Image: Wikimedia Commons
The Institute for the Study of Diplomacy (ISD) is saddened to learn of the passing of Ambassador (ret.) Edward Perkins, who died on Saturday evening at the age of 92. Ambassador Perkins was a career member of the Senior Foreign Service, retiring in 1996 with the rank of Career Minister. He served as U.S. ambassador to Australia, the United Nations, Liberia, and most notably, as ambassador in the final days of apartheid in South Africa. As Director General of the Foreign Service, his commitment to a broadly diverse Foreign Service at all levels of the profession has been a lasting legacy to the quality of American diplomacy.

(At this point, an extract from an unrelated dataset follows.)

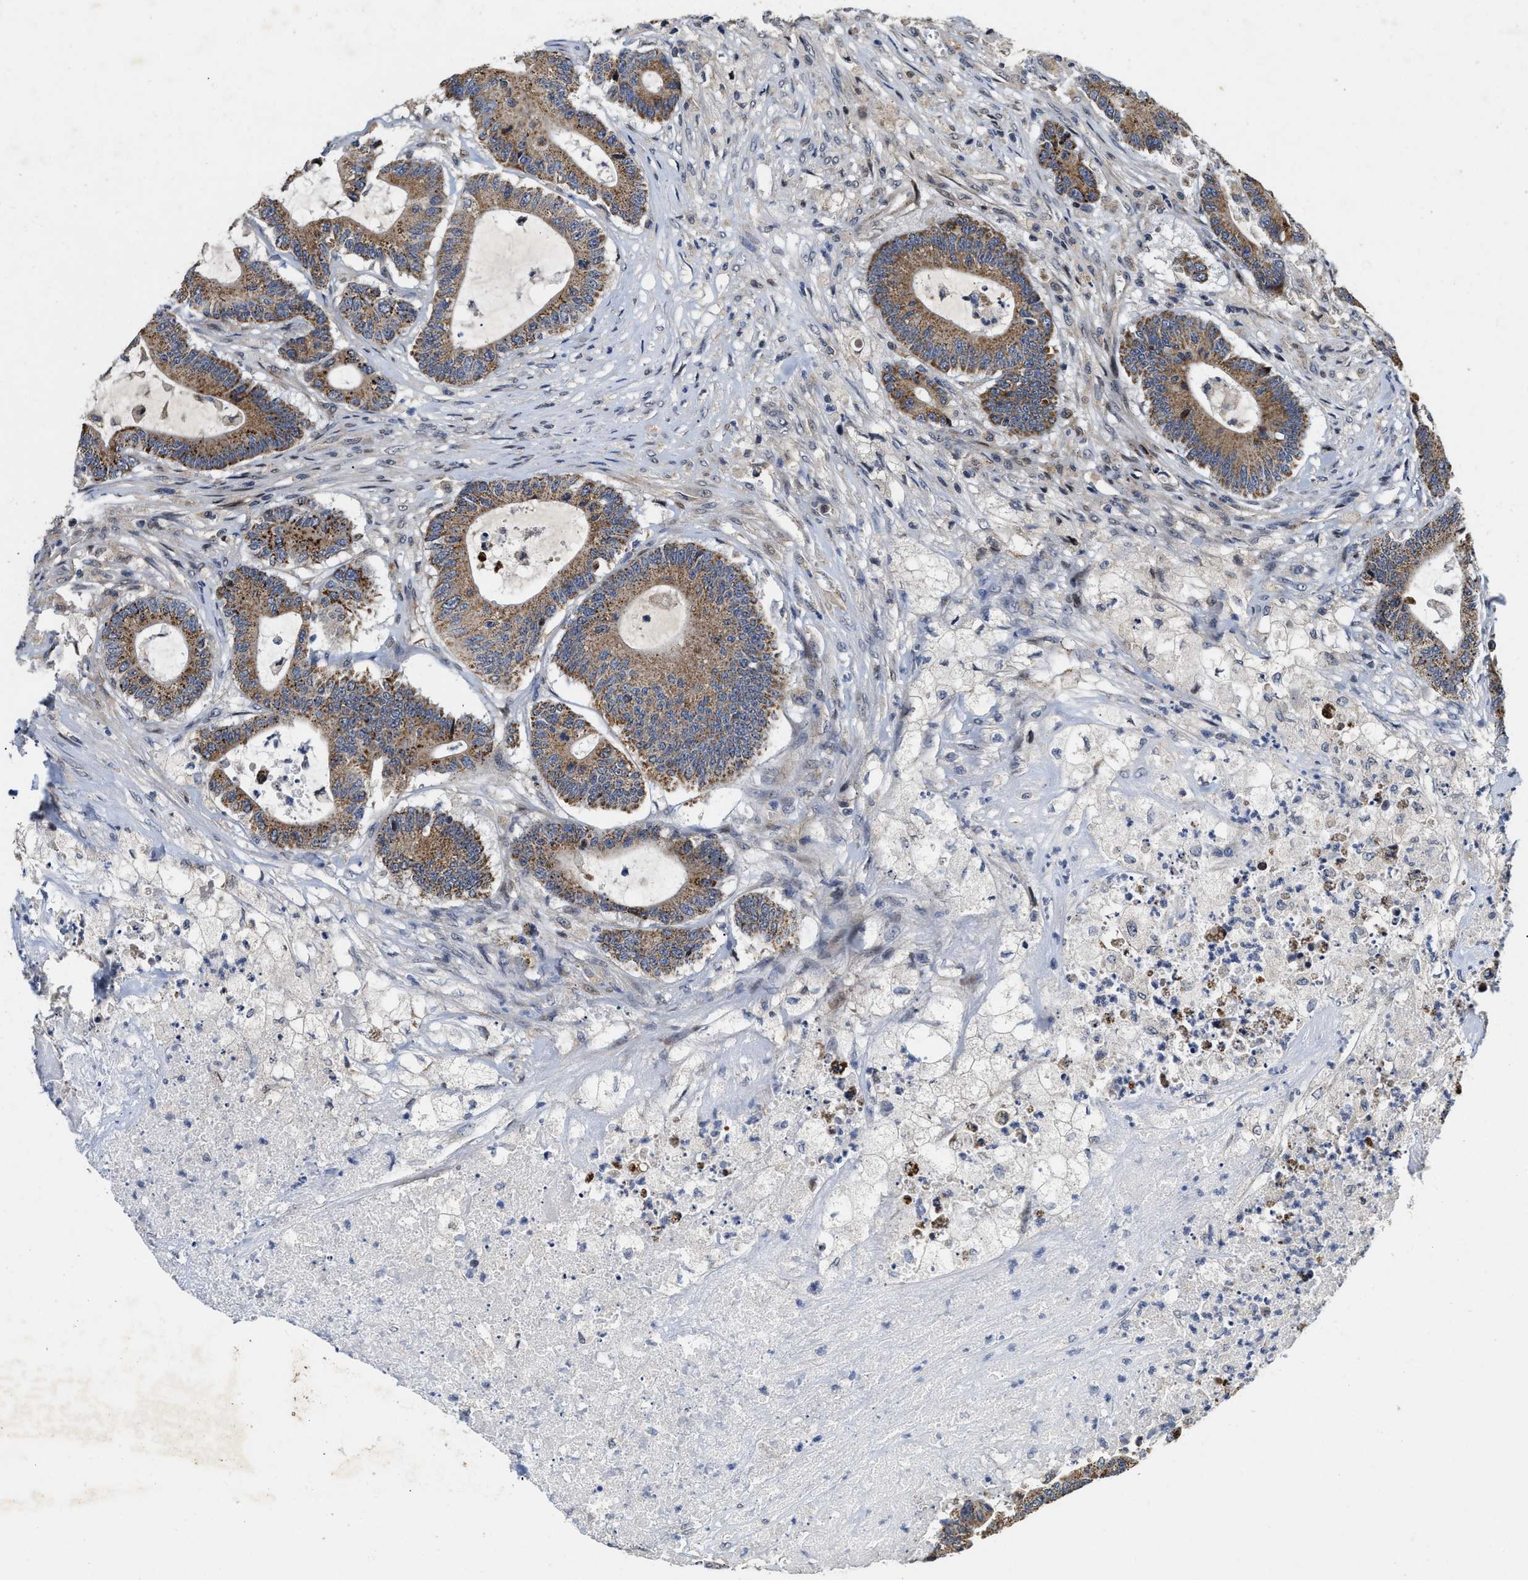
{"staining": {"intensity": "moderate", "quantity": ">75%", "location": "cytoplasmic/membranous"}, "tissue": "colorectal cancer", "cell_type": "Tumor cells", "image_type": "cancer", "snomed": [{"axis": "morphology", "description": "Adenocarcinoma, NOS"}, {"axis": "topography", "description": "Colon"}], "caption": "A brown stain highlights moderate cytoplasmic/membranous expression of a protein in human colorectal cancer (adenocarcinoma) tumor cells.", "gene": "SCYL2", "patient": {"sex": "female", "age": 84}}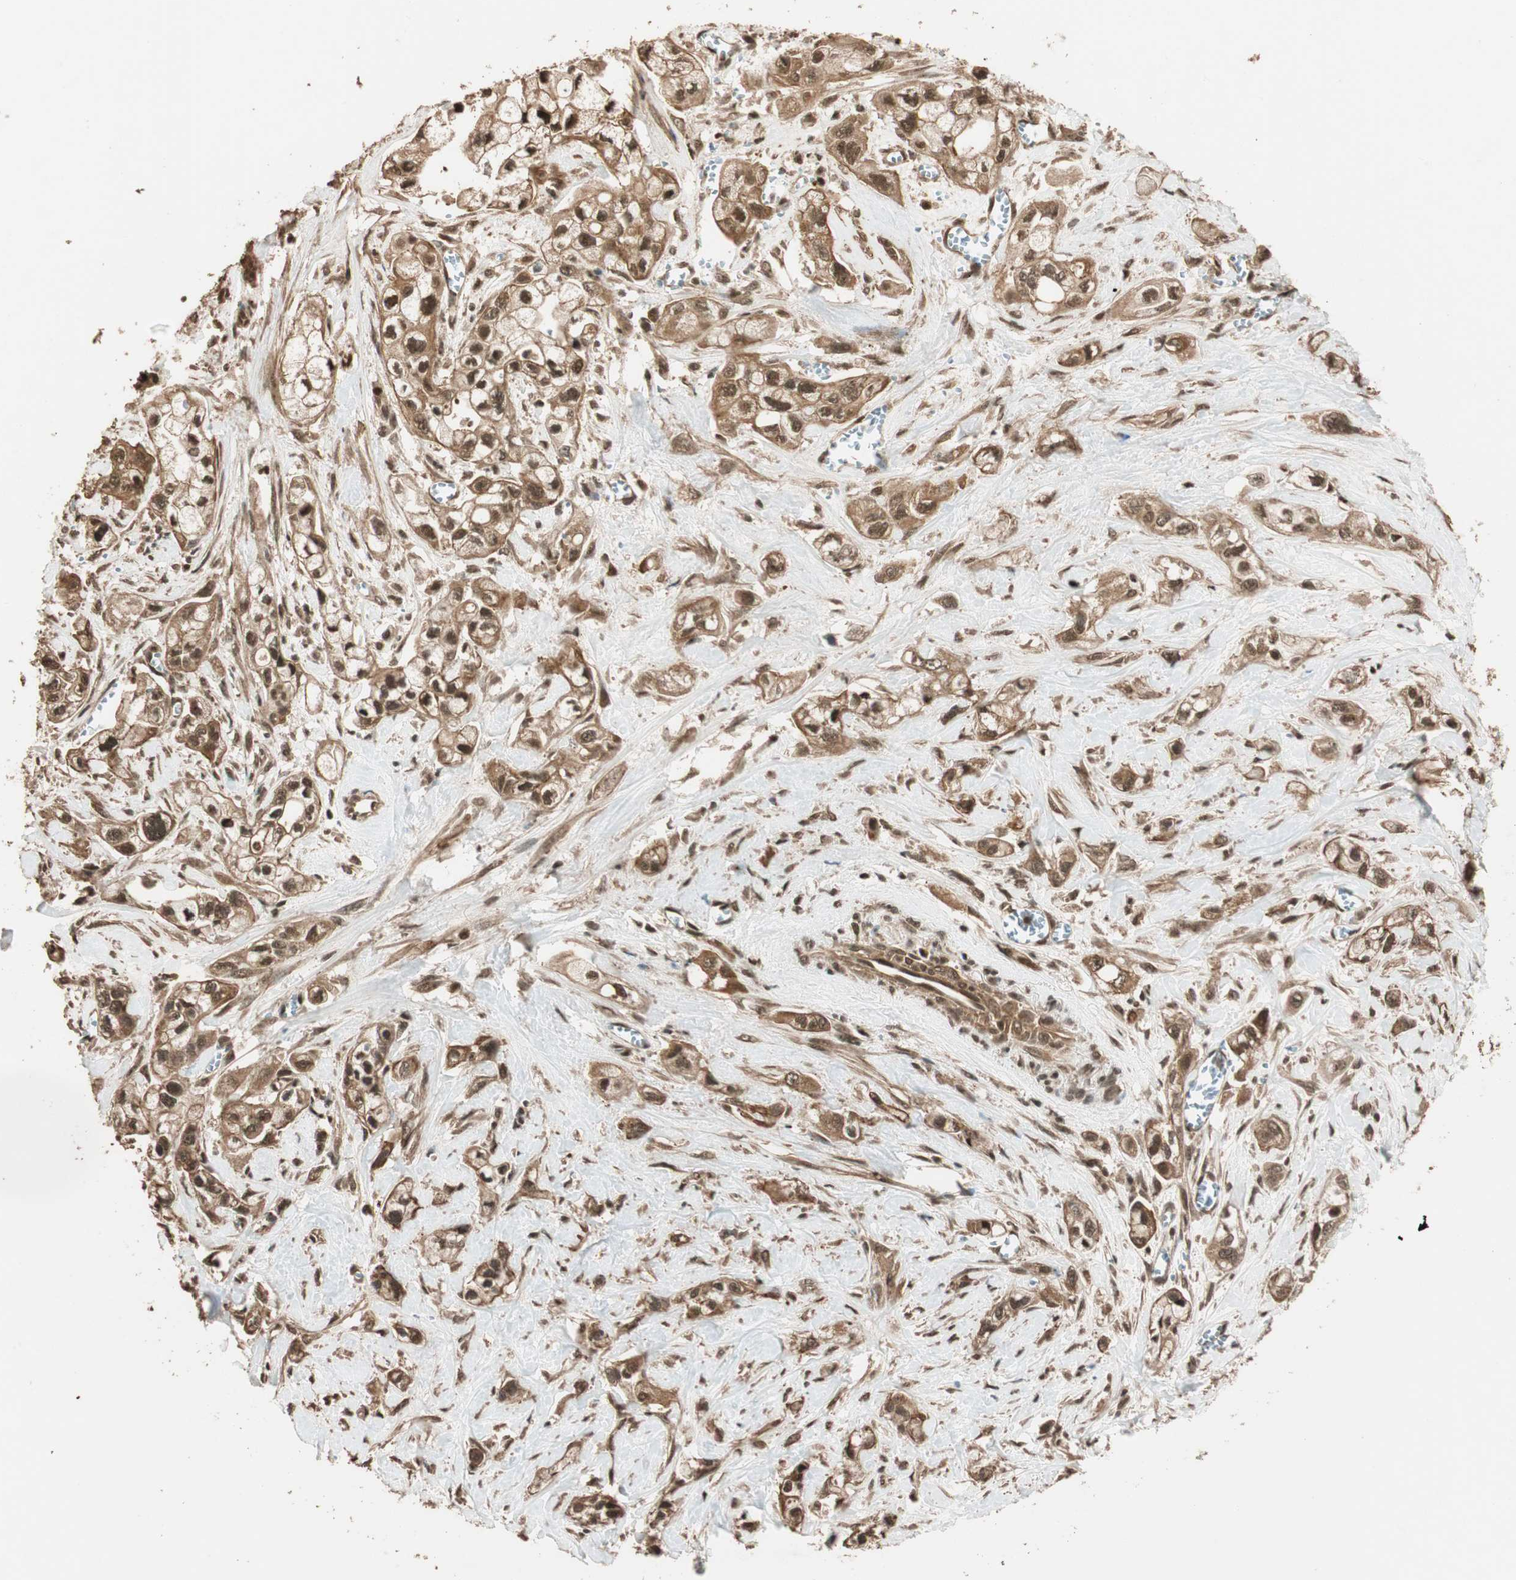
{"staining": {"intensity": "moderate", "quantity": ">75%", "location": "cytoplasmic/membranous,nuclear"}, "tissue": "pancreatic cancer", "cell_type": "Tumor cells", "image_type": "cancer", "snomed": [{"axis": "morphology", "description": "Adenocarcinoma, NOS"}, {"axis": "topography", "description": "Pancreas"}], "caption": "A medium amount of moderate cytoplasmic/membranous and nuclear expression is appreciated in about >75% of tumor cells in adenocarcinoma (pancreatic) tissue.", "gene": "ALKBH5", "patient": {"sex": "male", "age": 74}}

His career represents a deep commitment to global public service and the profession of diplomacy, two values very dear to us at ISD.
Ambassador Perkins continued his commitment to service until the very end of his life, including as President of the Association of Black American Ambassadors (ABAA) and through his involvement with other projects advancing the work of diplomacy.
Ambassador James I. Gadsden, Director of ISD’s McHenry Global Public Service Fellowship Program — and a member of ABAA and former member of the ISD Board of Advisers — adds: “He meant so much to so many of us who can remember clearly how much he kindly inspired, advised, and helped us along our way.”
Ambassador Perkins was, quite simply, a towering figure of American diplomacy. He was a gracious strength and a defender of the best of American diplomacy and young, aspiring diplomats. He will always be honored, and deeply missed.